The New York Times, Saturday, October 15, 2005

Robert Scott, 76, President of Philadelphia Museum, Dies

By MARGALIT FOX

Robert Montgomery Scott, a longtime president of the Philadelphia Museum of Art who was for decades a prominent figure in the city's civic and cultural landscape, died on Thursday [Oct. 13, 2005] in Bryn Mawr, Pa. He was 76 and lived in Villanova, Pa.

The cause was liver failure, his daughter Janny said.

The son of an established Main Line family, Mr. Scott was the museum's president and chief executive from 1982 until his retirement in 1996. Under his stewardship, the museum's endowment increased from $19.3 million to more than $100 million, the museum said yesterday.

Mr. Scott had previously been president of the Academy of Music in Philadelphia.

Robert Montgomery Scott was born on May 22, 1929, in Bryn Mawr. His father, Edgar, was an investment banker and heir to a railroad fortune. His mother, the former Helen Hope Montgomery, was said to be the model for Tracy Lord, Katharine Hepburn's character in "The Philadelphia Story," which opened on Broadway in 1939 and was made into a film the next year.

Robert Scott earned a bachelor's degree from Harvard in 1951 and a law degree from the University of Pennsylvania in 1954. In 1955, he joined the Philadelphia law firm of Montgomery McCracken Walker & Rhoads, later becoming a partner there.

From 1969 to 1973, Mr. Scott was the special assistant to Walter H. Annenberg, the United States ambassador to Britain. Returning to Philadelphia, he became president of the Academy of Music, a post he held until 1980. That year, Mr. Scott became the art museum's president, a nonsalaried position responsible for overseeing the board of directors. In 1982, the board elected him the museum's first full-time president and chief executive.

During Mr. Scott's tenure, annual attendance increased from 400,000 to 950,000. Hours were extended from five days a week to six, as well as one evening. Notable exhibitions included a major show of French paintings from the Barnes Foundation in 1995, and a Cézanne exhibition the next year.
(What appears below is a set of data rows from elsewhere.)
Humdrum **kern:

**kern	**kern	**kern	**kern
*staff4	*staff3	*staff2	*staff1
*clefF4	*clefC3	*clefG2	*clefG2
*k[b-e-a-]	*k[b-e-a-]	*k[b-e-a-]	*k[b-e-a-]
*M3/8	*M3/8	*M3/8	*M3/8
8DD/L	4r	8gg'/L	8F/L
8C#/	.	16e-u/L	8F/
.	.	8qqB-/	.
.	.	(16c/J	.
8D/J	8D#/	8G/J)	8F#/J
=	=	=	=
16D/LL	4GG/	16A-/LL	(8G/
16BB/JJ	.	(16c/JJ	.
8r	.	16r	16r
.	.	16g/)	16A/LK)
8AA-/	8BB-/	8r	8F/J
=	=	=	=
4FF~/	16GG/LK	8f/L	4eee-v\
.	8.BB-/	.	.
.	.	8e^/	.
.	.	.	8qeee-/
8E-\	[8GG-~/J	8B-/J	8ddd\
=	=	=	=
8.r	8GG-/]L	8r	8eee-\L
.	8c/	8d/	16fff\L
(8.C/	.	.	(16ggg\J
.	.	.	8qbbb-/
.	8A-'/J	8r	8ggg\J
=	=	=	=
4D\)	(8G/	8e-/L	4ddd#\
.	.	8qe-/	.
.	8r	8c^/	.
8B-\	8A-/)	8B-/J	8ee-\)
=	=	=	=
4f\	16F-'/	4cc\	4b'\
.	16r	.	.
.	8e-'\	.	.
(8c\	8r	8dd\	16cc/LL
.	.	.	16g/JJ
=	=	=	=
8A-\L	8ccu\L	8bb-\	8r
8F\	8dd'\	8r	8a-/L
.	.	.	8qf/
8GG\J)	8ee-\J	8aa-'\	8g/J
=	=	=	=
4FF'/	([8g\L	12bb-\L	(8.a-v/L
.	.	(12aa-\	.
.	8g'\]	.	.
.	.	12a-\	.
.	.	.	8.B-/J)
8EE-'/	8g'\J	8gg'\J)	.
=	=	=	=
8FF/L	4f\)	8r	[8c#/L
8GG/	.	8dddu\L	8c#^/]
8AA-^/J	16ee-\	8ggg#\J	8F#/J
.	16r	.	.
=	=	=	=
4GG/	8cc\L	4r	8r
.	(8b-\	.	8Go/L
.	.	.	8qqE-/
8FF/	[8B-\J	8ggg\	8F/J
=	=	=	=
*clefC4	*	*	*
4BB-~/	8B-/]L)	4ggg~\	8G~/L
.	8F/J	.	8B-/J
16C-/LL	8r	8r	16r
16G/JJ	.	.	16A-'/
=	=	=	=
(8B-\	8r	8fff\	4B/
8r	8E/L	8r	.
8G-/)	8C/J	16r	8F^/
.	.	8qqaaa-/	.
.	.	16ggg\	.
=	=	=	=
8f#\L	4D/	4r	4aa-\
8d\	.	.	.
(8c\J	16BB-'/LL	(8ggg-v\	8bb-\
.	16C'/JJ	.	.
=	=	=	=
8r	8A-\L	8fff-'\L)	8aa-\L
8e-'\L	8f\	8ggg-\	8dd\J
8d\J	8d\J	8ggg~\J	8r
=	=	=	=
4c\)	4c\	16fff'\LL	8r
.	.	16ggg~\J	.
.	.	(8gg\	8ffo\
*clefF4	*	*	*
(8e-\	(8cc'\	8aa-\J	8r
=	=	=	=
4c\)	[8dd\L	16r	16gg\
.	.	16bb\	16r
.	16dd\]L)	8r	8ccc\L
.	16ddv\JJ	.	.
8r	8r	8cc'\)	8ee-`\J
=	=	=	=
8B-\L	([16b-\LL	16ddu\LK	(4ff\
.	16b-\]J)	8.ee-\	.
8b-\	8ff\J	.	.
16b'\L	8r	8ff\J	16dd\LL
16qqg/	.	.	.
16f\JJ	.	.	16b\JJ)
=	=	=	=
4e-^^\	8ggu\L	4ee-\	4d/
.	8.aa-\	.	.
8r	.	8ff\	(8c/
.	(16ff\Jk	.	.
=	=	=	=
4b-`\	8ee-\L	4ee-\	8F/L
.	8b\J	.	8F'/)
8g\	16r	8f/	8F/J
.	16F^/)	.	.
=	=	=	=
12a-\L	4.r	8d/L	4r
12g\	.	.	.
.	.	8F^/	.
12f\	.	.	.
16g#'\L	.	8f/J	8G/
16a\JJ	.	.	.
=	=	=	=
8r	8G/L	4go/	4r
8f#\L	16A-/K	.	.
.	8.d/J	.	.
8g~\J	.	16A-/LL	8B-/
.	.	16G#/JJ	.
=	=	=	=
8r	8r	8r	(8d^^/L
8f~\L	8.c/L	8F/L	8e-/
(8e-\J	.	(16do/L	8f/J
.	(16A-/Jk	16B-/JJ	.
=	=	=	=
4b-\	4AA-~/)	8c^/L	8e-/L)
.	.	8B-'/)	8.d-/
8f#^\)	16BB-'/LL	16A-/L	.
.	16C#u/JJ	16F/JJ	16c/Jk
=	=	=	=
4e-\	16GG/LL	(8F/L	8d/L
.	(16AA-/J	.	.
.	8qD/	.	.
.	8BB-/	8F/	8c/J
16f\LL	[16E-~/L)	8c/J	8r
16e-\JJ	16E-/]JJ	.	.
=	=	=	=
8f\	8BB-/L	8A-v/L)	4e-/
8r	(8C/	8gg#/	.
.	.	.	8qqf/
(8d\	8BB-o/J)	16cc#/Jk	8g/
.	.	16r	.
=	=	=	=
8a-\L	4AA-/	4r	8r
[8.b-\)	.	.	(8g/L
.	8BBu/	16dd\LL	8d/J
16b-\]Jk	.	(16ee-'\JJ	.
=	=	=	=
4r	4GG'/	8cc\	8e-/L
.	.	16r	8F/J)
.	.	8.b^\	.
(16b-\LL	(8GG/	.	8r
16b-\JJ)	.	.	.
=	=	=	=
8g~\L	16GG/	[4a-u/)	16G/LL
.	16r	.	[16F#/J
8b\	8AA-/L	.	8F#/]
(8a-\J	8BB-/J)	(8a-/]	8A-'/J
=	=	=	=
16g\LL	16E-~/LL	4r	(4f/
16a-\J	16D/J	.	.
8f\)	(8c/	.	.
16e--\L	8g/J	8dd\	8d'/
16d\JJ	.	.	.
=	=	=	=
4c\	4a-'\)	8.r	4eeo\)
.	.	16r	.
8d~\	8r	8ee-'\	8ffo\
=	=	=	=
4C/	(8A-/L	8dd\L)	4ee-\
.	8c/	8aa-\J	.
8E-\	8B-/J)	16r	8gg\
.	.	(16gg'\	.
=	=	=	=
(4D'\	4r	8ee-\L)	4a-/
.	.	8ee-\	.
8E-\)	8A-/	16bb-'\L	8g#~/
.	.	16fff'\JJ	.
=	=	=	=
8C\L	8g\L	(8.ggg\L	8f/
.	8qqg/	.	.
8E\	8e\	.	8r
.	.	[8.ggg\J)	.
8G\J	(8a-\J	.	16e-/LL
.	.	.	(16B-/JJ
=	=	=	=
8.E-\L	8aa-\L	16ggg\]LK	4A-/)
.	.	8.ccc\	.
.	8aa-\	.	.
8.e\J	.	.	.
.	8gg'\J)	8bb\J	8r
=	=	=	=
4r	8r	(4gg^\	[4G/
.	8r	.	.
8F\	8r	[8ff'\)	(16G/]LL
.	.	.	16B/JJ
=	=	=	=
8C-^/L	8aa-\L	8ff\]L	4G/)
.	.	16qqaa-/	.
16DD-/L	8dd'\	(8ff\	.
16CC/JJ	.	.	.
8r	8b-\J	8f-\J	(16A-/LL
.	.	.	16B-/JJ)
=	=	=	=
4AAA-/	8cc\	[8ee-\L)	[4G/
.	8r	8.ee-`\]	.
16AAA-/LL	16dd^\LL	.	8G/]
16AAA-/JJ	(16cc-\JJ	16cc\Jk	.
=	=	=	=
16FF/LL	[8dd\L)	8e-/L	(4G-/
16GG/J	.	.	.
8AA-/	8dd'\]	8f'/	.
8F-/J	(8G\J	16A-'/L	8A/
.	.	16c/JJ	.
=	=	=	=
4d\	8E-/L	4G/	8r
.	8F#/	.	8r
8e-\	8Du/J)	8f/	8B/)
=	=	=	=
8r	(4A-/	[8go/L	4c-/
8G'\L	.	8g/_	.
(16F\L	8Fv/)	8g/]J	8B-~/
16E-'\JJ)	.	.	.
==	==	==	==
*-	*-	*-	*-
The museum's European and medieval galleries were also completely renovated.

Mr. Scott's marriage to the former Gay Elliot ended in divorce. Besides his daughter, a reporter for The New York Times, he is survived by his companion, Margaret Anne Everitt; a brother, Edgar Jr., of Unionville, Pa.; another daughter, Hope Rogers of Manhattan; a son, Elliot, of Yonkers; and seven grandchildren.

Though part of Mr. Scott's mandate at the Philadelphia Museum was to help its collections grow, one of his signal contributions to the city's cultural life was to take something away. In 1982, the museum had paid $12,000 to remove an 800-pound statue of Sylvester Stallone, left on its steps after "Rocky III" was shot there.

Like a great bronze albatross, the statue returned in 1990 for "Rocky V." Mr. Scott, who publicly if diplomatically deplored the sculpture, helped make sure the producers came to collect it immediately after the filming.